* **Exercise goal**:
Without the images, print every line of the material below exactly as given.

* **Records supplied**:
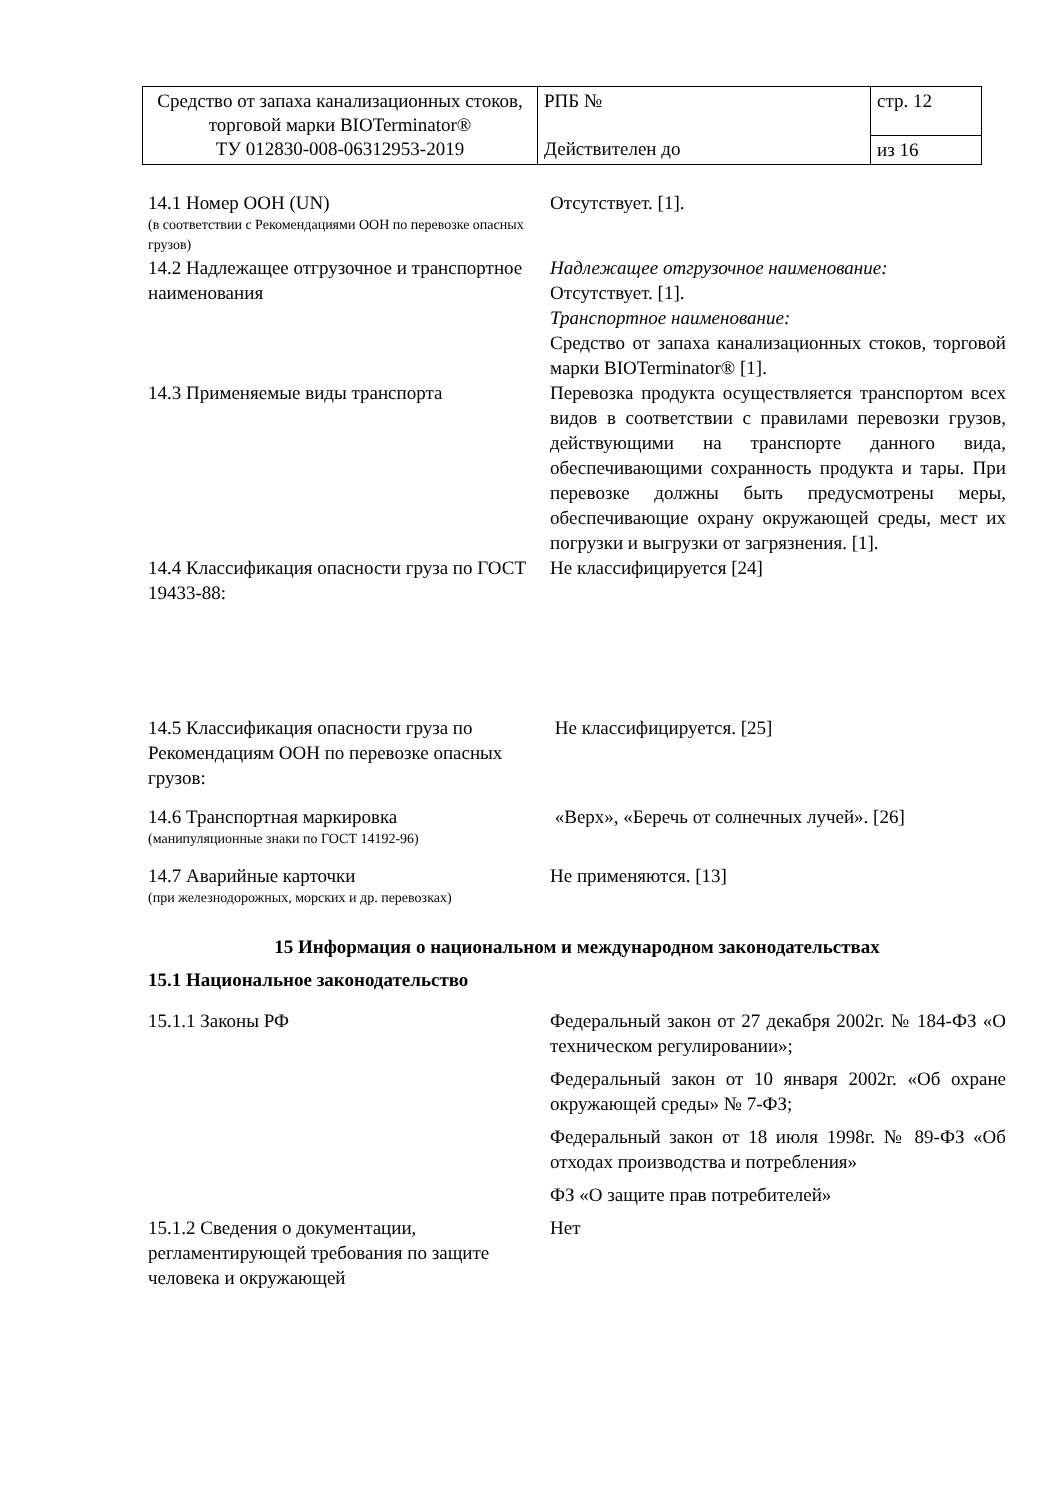| Средство от запаха канализационных стоков, торговой марки BIOTerminator® ТУ 012830-008-06312953-2019 | РПБ № Действителен до | стр. 12 |
| | | из 16 |
14.1 Номер ООН (UN)
(в соответствии с Рекомендациями ООН по перевозке опасных грузов)
Отсутствует. [1].
14.2 Надлежащее отгрузочное и транспортное наименования
Надлежащее отгрузочное наименование:
Отсутствует. [1].
Транспортное наименование:
Средство от запаха канализационных стоков, торговой марки BIOTerminator® [1].
14.3 Применяемые виды транспорта Перевозка продукта осуществляется транспортом всех видов в соответствии с правилами перевозки грузов, действующими на транспорте данного вида, обеспечивающими сохранность продукта и тары. При перевозке должны быть предусмотрены меры, обеспечивающие охрану окружающей среды, мест их погрузки и выгрузки от загрязнения. [1].
14.4 Классификация опасности груза по ГОСТ 19433-88:
Не классифицируется [24]
14.5 Классификация опасности груза по Рекомендациям ООН по перевозке опасных грузов:
Не классифицируется. [25]
14.6 Транспортная маркировка
(манипуляционные знаки по ГОСТ 14192-96)
«Верх», «Беречь от солнечных лучей». [26]
14.7 Аварийные карточки
(при железнодорожных, морских и др. перевозках)
Не применяются. [13]
15 Информация о национальном и международном законодательствах
15.1 Национальное законодательство
15.1.1 Законы РФ Федеральный закон от 27 декабря 2002г. № 184-ФЗ «О техническом регулировании»;
Федеральный закон от 10 января 2002г. «Об охране окружающей среды» № 7-ФЗ;
Федеральный закон от 18 июля 1998г. № 89-ФЗ «Об отходах производства и потребления»
ФЗ «О защите прав потребителей»
15.1.2 Сведения о документации, регламентирующей требования по защите человека и окружающей
Нет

* **Answer for the task**:
| Средство от запаха канализационных стоков, торговой марки BIOTerminator® ТУ 012830-008-06312953-2019 | РПБ № Действителен до | стр. 12 |
| | | из 16 |
14.1 Номер ООН (UN)
(в соответствии с Рекомендациями ООН по перевозке опасных грузов)
Отсутствует. [1].
14.2 Надлежащее отгрузочное и транспортное наименования
Надлежащее отгрузочное наименование:
Отсутствует. [1].
Транспортное наименование:
Средство от запаха канализационных стоков, торговой марки BIOTerminator® [1].
14.3 Применяемые виды транспорта Перевозка продукта осуществляется транспортом всех видов в соответствии с правилами перевозки грузов, действующими на транспорте данного вида, обеспечивающими сохранность продукта и тары. При перевозке должны быть предусмотрены меры, обеспечивающие охрану окружающей среды, мест их погрузки и выгрузки от загрязнения. [1].
14.4 Классификация опасности груза по ГОСТ 19433-88:
Не классифицируется [24]
14.5 Классификация опасности груза по Рекомендациям ООН по перевозке опасных грузов:
Не классифицируется. [25]
14.6 Транспортная маркировка
(манипуляционные знаки по ГОСТ 14192-96)
«Верх», «Беречь от солнечных лучей». [26]
14.7 Аварийные карточки
(при железнодорожных, морских и др. перевозках)
Не применяются. [13]
15 Информация о национальном и международном законодательствах
15.1 Национальное законодательство
15.1.1 Законы РФ Федеральный закон от 27 декабря 2002г. № 184-ФЗ «О техническом регулировании»;
Федеральный закон от 10 января 2002г. «Об охране окружающей среды» № 7-ФЗ;
Федеральный закон от 18 июля 1998г. № 89-ФЗ «Об отходах производства и потребления»
ФЗ «О защите прав потребителей»
15.1.2 Сведения о документации, регламентирующей требования по защите человека и окружающей
Нет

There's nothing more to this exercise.